O tempo voa, às vezes depressa demais..., e o meu Manel Bernardo cresce! Agora, já em casa, calmo e curioso, já quer a chucha e já olha para nós com vontade própria, às vezes excessivamente própria... Hoje, o Manel Bernardo ficou sornando e eu fui para o centro fazer compras.
É estranho, e mágico, fazer compras na noite iluminada. Cambridge escurece cedo, mas a vida comntinua a desenrolar-se, naturalmente, sob as mil e muitas luzinhas deste Natal que quero especial. Entrei nas lojas, sempre quentinhas, pedi present packets please, tomei o obrigatório double express, e caminhei sob uma magia estranha. Depois, fui à Igreja, no King's. Ambiente quente, gente cantando, luzes trémulas e o meu coração a trair-me, o olhar a afogar-se. Cambridge tem, para mim, cada dia mais revelaçóes.

quinta-feira, 3 de dezembro de 2009

Chuva e esperança

Chove muito, hoje, em Cambridge. Chuva grossa, molhada mesmo, enérgica e envolta em nevoeiro. Faz frio também. Por contraste, em casa o Manel Bernardo está quentinho, mamando bem, esticando-se com energia, divertindo-se a regar tudo à sua volta sempre que lhe mudamos a fralda. É tão bom tê-lo aqui!!É espantoso como um ser minúsculo, uma amostra de gente, se tornou o centro do meu mundo. Olho-o nos meus braços, indefeso, e tenho medo do que a vida possa vir a fazer com ele.
Este bebé, que chegou a despertar-me para tantas coisas, tem de ser capaz de viver (não apenas sobreviver), num mundo que, cada vez mais, é desumano e vazio. Este bebé, o Manel Bernardo, tem de ser capaz de conhecer o Amor, compreender a ternura, criar cumplicidades, valorizar sentires. Olho-o, agora, e digo-lhe coisas de ser e viver, em português do melhor, tentando, assim, que ele comece a amar uma língua que, acredito eu, definirá a sua essência. Ao meu Manel Bernardo, agora, não ouso falar de medos nem traições, de mentiras nem hipocrisias. Conto-lhe, apenas, da frugalidade da vida, da voracidade do Tempo, e da missão Humana de tecer felicidade. De verdade mesmo, olho o meu bebé, reparo como ele me olha também, e acredito que, naquele coração minúsculo, começam a criar raízes as plantas da essência Humana!!
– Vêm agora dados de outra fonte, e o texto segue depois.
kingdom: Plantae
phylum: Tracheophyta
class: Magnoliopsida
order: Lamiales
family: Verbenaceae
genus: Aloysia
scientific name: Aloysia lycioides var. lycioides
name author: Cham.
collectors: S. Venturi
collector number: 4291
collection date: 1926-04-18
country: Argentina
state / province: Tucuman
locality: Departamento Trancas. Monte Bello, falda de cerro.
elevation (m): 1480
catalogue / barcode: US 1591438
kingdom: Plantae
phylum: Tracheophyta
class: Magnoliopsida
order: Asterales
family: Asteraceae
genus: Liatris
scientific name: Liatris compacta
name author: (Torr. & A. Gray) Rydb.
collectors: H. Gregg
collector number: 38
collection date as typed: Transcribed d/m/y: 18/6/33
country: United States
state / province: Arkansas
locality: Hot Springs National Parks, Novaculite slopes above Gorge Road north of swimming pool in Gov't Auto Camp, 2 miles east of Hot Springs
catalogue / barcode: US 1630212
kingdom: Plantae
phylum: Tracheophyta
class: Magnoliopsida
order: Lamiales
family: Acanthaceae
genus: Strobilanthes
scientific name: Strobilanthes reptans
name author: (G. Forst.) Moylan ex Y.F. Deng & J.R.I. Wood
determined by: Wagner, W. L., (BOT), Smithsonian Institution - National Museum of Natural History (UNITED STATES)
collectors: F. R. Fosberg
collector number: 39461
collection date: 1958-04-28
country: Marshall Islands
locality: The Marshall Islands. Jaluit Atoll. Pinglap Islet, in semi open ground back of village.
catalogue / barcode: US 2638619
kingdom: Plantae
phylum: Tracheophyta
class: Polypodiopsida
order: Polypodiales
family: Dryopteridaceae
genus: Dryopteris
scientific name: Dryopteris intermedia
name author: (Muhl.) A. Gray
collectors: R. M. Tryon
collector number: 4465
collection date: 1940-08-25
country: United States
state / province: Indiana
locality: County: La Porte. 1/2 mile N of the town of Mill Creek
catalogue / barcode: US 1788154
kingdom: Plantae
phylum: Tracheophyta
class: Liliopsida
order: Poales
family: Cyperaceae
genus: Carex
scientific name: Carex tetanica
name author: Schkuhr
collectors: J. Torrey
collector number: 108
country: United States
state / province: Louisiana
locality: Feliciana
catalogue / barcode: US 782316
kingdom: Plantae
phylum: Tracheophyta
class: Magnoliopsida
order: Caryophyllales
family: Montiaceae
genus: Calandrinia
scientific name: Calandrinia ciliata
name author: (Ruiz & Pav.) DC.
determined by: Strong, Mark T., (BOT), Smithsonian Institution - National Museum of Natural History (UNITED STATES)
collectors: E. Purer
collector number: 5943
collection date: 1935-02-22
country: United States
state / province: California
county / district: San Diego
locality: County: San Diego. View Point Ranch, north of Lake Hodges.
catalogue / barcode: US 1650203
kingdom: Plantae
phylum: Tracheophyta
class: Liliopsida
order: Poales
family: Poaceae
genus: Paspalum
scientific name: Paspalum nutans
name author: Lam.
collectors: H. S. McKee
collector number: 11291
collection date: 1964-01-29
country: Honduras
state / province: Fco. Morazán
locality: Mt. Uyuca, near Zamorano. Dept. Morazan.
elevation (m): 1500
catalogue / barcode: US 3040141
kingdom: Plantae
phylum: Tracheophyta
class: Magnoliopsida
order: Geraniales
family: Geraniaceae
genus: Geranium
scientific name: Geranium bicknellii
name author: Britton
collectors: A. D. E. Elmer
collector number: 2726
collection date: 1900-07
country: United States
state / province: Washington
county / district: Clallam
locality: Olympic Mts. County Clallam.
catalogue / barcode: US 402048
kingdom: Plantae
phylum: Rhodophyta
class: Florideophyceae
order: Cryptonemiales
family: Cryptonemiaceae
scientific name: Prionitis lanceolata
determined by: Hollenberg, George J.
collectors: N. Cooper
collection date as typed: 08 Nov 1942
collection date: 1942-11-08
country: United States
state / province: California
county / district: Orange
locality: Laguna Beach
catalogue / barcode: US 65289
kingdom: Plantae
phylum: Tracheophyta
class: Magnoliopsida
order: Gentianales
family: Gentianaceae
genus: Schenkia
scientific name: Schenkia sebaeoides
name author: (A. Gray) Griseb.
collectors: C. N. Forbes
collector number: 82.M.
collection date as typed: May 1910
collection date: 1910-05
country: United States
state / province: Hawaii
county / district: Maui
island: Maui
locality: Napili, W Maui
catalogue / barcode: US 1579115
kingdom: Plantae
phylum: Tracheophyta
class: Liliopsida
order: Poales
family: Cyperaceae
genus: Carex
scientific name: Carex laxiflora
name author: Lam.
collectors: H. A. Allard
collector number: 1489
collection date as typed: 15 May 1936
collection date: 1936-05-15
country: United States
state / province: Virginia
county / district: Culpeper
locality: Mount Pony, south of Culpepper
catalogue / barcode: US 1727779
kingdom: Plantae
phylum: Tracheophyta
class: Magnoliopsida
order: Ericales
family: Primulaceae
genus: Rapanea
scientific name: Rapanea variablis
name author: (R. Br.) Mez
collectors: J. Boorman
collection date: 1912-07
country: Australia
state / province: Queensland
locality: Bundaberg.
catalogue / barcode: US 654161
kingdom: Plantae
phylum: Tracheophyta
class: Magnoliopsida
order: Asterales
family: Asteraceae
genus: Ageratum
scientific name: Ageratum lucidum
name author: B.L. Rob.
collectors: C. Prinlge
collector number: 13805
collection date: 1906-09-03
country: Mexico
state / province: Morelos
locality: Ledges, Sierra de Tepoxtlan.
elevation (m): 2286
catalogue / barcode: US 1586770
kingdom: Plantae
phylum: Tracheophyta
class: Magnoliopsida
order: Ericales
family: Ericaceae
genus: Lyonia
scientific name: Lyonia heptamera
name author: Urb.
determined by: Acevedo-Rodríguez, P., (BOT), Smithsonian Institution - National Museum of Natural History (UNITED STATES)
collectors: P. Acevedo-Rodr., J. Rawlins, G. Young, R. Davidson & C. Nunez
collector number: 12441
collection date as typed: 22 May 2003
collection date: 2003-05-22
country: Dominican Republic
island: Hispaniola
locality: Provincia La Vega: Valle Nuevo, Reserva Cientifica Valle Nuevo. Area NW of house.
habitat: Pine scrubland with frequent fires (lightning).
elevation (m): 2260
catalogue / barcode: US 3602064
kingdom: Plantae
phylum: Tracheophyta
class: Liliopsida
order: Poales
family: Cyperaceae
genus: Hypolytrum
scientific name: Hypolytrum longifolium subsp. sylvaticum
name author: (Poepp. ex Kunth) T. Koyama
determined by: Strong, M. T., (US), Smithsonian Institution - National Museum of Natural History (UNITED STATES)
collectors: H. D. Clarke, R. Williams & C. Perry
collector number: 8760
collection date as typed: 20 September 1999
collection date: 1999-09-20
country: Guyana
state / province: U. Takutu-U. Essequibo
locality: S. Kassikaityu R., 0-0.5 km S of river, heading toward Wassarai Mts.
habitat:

terça-feira, 1 de dezembro de 2009

My Neighbours


É noite em Cambridge. Anoitece cedo, pelas quatro horas, e a cidade puxa sobre si um manto de luz e quenturas que espantam o frio gelado da manhã. No coração da cidade, agora, há luzes, cânticos, senhoras apressadas carregadas de embrulhos, crianças de gorro e nariz vermelho. Andei por ali, vagueando, espreitando lojas de tentar, olhando montras de encantar, passeei junto ao rio e vim para casa de coração adormecido. Sentei-me, então, neste quarto diferente que é o meu, agora, e reparei nos meus vizinhos. Eu, que estou pouco habituada a vizinhos (mesmo quando estes são neighbours), acho estranha esta espécie de convivência forçada. Já conheço, sem conhecer, quem por aqui mora. E, o que tem mais piada, conheço aspectos da intimidade, sem conhecer as generalidades! O meu vizinho da janela em frente, mal chega a casa põe-se em boxers, enche uma caneca de qualquer coisa (não me chega o cheiro) e põe-se ao computador. Deita-se pelas 20.00h. Cedíssimo, para a minha portugalidade. Ao lado, na janela em frente da sala, vive uma familia de chineses. São cinco e, nos domingos, não se vestem, ficam de trajes muito menores... Comem com pauzinhos, decostas uns para os outros, e têm dois micro-ondas, claro que, aqui, micro-waves. Nos dias de semana, os chinoquinhas saem todos, excepto um velhote que fica zanzando de um lado para o outro até sossegar frente ao computador. Na janela de baixo, vivem jovens universitários. Bebem muitas latas de cerveja, têm pilhas de livros nos parapeitos e andam em tronco nu. Acho, sinceramente, que esta vida assim, de exposição de intimidades, não tem piada nenhuma e, por isso, desço os estores até abaixo quando, também eu, mudo para trajes menores.